=== Texto proporcionado ===

La cultura “convivencial” de los venezolanos

Casi todas las semanas —si los servicios de electricidad e internet de Maracaibo me lo permiten— llamo a mi abuela desde Oslo, donde ahora vivo, para saber cómo está. Ese “casi” no aplica para su justificado lamento. Sin excepción, en algún punto de la conversación, ella incluye la misma frase: “De quince nietos, sólo dos quedan aquí conmigo”. Me limito a consolarla, pero en paralelo me pregunto por mis antiguos hábitos.

Todos los domingos toda mi familia se reunía en casa de mi abuela para almorzar. “Bendición, abuela” (bis, bis, bis) gritábamos los niños mientras corríamos hacia un cuarto para jugar con los primos. Tengo un vívido recuerdo del olor a parrilla en el jardín, de las piezas de dominó retumbando en la sala y de un coro integrado por mi madre y mis tías que exclamaba “¡a comer!” desde la cocina. Durante más de veinte años aquello fue un ritual sagrado. Inevitablemente, sin excepción, en algún punto de mis actuales domingos cruza por mi mente exactamente la misma frase: “De quince nietos, sólo hay dos que quedan allá con mi abuela”.

===

--- Tarea asignada 1 ---
Transcribe del texto sobre la cultura convivencial venezolana el fragmento que va de "Casi todas las" a "mis antiguos hábitos.", ambos incluidos.
--- Tarea asignada 2 ---
Indica si cada una de estas afirmaciones concuerda con el texto sobre la cultura convivencial venezolana. Responde sí o no y cita literalmente las palabras del texto que lo deciden. (a) Quien narra llama a su abuela desde Oslo casi todas las semanas. (b) La familia se reunía los sábados en casa de la abuela para almorzar. (c) Según la abuela, de quince nietos le quedan tres cerca.
--- Tarea asignada 3 ---
Prosigue el texto sobre la cultura convivencial venezolana a partir del punto en que termina.

=== Datos en estudio ===

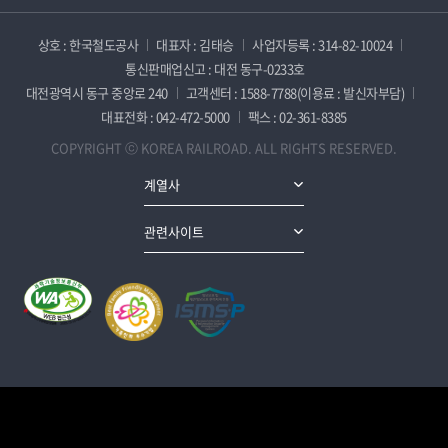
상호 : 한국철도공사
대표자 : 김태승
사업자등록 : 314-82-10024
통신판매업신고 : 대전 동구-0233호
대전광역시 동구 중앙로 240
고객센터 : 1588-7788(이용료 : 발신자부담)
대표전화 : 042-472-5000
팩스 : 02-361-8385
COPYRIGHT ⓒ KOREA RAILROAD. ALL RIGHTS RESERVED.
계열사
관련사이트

===
=== Datos en estudio ===

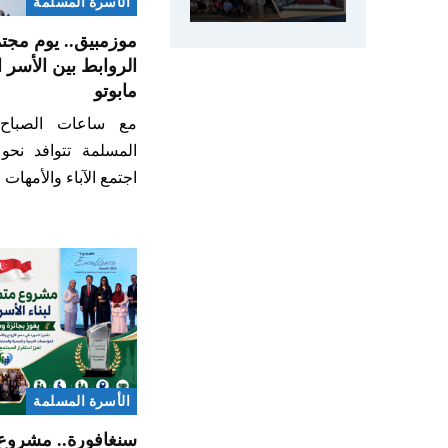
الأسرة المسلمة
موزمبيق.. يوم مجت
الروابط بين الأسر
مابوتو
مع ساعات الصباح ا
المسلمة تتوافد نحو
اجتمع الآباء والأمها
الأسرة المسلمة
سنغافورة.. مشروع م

===

--- Tu respuesta 1 ---
Casi todas las semanas —si los servicios de electricidad e internet de Maracaibo me lo permiten— llamo a mi abuela desde Oslo, donde ahora vivo, para saber cómo está. Ese “casi” no aplica para su justificado lamento. Sin excepción, en algún punto de la conversación, ella incluye la misma frase: “De quince nietos, sólo dos quedan aquí conmigo”. Me limito a consolarla, pero en paralelo me pregunto por mis antiguos hábitos.

--- Tu respuesta 2 ---
(a) Sí: "Casi todas las semanas —si los servicios de electricidad e internet de Maracaibo me lo permiten— llamo a mi abuela desde Oslo".
(b) No: "Todos los domingos toda mi familia se reunía en casa de mi abuela para almorzar".
(c) No: "De quince nietos, sólo dos quedan aquí conmigo".

--- Tu respuesta 3 ---
Habitar en Venezuela es la opción que la mayoría de sus ciudadanos habríamos tomado como el curso natural de nuestras vidas. Esta suposición está respaldada por innumerables demostraciones de los migrantes forzados y sus familiares que permanecen en el país. “Todos los días me pregunto, ¿cuánto tiempo pasará hasta que pueda regresar?”, expresaba un migrante, y podemos añadir como prueba contundente el resto de los testimonios recopilados recientemente por Los Migrados

Además de las claras compatibilidades legales, existen estudios sociológicos locales que ilustran cuán profundas son las consecuencias de impedir a los venezolanos —en forma colectiva— disfrutar de su derecho a un proyecto de vida. Ellos proveen la respuesta a por qué es tan vital que la población de Venezuela regrese, o al menos, se reúna con los suyos. 

El investigador y sacerdote Alejandro Moreno explicó que los venezolanos de comunidades populares transmiten como ejercicio original y básico el “vivir en relación”. Esa “es la práctica primaria de la persona popular, en el que su vida tiene lugar sin previa elección”. Esta práctica proporciona el espectro de posibilidades para su proyección en la vida. El personaje popular venezolano es una relación que ocurre incesantemente. En Venezuela, la vida no se plantea tanto en términos individuales sino como algo que se vive en conjunto; lo que obviamente condiciona el proyecto de vida de sus nacionales.

Según el padre Moreno, para los venezolanos, especialmente para los de origen popular, su mundo “es la vida-entre-hombres que se hace realidad sobre todo en el barrio y la familia. Salen de ella, para pasar por el mundo de la producción, como una necesidad inevitable e ingrata, pero su mundo de vida es la convivencia, por eso se le califica propiamente de Homo convivalis”. O bien se puede decir: emigran, como una necesidad inevitable e ingrata, dejando atrás su mundo de convivencia, que es su vida.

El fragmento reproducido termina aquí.